▶ [Required action] List every line in the items below that contains the string "many". Case counts.

-- Data shown follows --

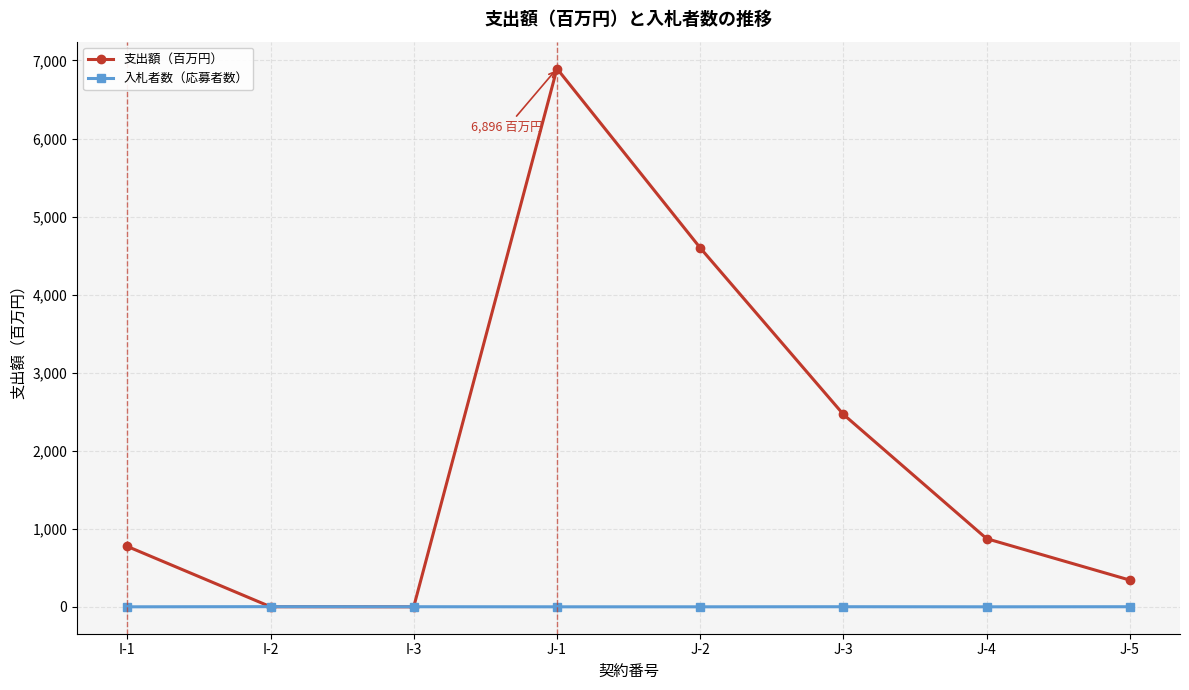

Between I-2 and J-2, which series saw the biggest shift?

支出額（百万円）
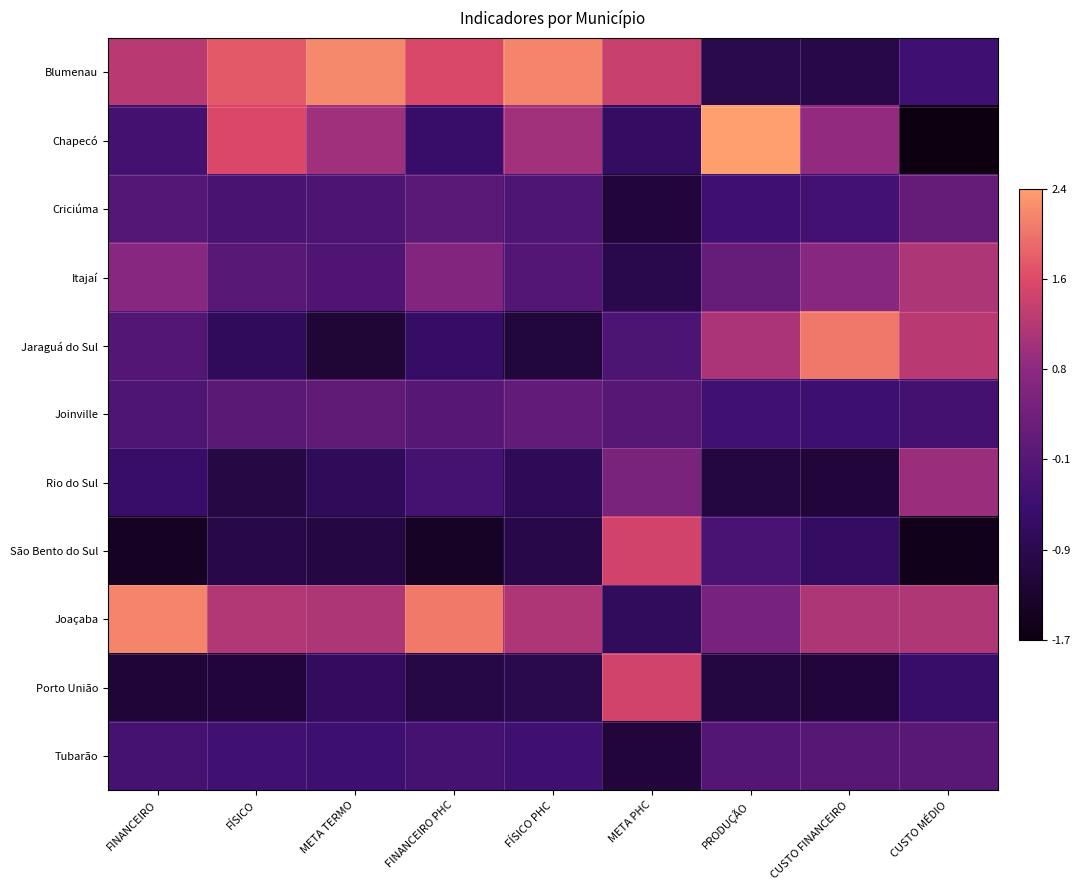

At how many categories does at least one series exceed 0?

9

-- Data shown concluded --
-- Data shown follows --

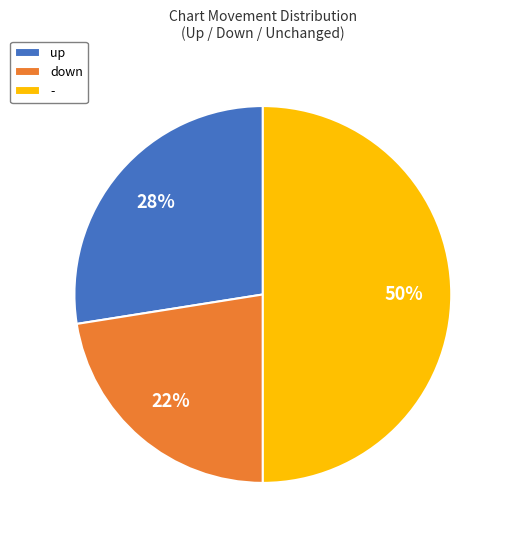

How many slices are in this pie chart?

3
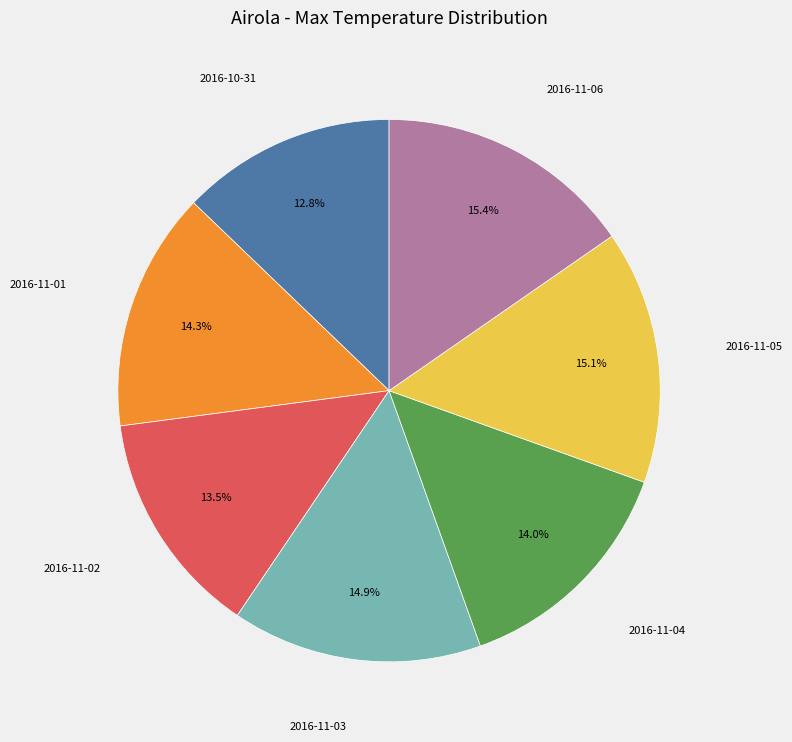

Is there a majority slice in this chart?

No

-- Data shown concluded --

▶ [Response area]
At how many categories does at least one series exceed 0?
How many slices are in this pie chart?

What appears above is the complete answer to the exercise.